Il successo per me ‘ stato sempre quello di poter scendere in campo allenamento dopo allenamento. Poter vivere la terra o l’erba, i rapporti, le gioie, le amarezze, le vittorie e le sconfitte. Di delusioni umane ne ho vissute e subite,ma tutto’ ciò non mi ha mai precluso di pormi un importante interrogativo: chissà quante volte sono stato io a deludere gli altri?  Volo basso, per intenderci.

 

 

Come   descriverebbe se stesso nei riguardi di una persona che non conosce nulla di lei?

 

Non sono stato mai bravo a descrivermi. Preferisco essere messo alla prova, impegnarmi e agire per far si che sia il mio interlocutore a giudicarmi ed eventualmente estrapolare aspetti negativi o positivi di me, a patto che ne possegga qualcuno.
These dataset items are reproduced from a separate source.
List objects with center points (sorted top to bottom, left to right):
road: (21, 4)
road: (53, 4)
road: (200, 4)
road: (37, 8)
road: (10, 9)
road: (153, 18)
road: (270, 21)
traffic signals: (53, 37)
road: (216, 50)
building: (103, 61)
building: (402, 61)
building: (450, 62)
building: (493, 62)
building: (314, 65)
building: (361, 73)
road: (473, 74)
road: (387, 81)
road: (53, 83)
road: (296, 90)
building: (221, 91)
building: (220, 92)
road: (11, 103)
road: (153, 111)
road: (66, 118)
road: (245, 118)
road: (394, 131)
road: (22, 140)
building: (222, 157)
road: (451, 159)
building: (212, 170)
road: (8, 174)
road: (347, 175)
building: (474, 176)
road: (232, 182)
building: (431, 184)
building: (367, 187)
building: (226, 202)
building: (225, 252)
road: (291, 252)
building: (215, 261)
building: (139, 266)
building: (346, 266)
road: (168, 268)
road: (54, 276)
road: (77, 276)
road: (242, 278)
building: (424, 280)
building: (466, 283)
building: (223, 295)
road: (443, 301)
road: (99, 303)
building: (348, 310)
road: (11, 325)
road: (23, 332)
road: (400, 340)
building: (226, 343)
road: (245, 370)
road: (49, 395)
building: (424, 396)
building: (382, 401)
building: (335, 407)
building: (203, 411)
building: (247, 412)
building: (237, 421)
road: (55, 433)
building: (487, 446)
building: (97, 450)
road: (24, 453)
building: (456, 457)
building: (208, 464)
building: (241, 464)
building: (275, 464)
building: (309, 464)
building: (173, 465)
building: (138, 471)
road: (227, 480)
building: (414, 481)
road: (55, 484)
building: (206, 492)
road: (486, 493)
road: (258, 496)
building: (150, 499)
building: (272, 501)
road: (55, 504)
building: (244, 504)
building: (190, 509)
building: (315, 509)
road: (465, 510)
L’unica cosa che posso dire è che mi ritengo professionalmente una persona dotata almeno di una grande senso di responsabilità.

 





 




Se avesse la possibilità di tornare indietro, cambierebbe qualcosa, oppure è soddisfatto di dove è arrivato sino ad ora? 

 

Cambierei solo l’approccio mentale al mio lavoro. Ma questo lo si può affermare solo dopo aver accumulato esperienze e delusioni. I “se” e i “ma” lasciano il tempo che trovano. Sono soddisfatto invece perché ho davvero amato e omaggiato costantemente questo sport e le mie passioni (la musica, lo studio, la chitarra). Pur non avendo mai avuto un riflettore puntato, ne sono assolutamente soddisfatto. Posso raccontarlo a testa alta.

 

 

Un sogno per il futuro?

 

I sogni sono desideri…quello di mantenere un livello di salute accettabile per perseverare nelle mie attività. Molti ragazzi non ne hanno la possibilità, poiché l’esistenza si è impietosamente abbattuta su di loro.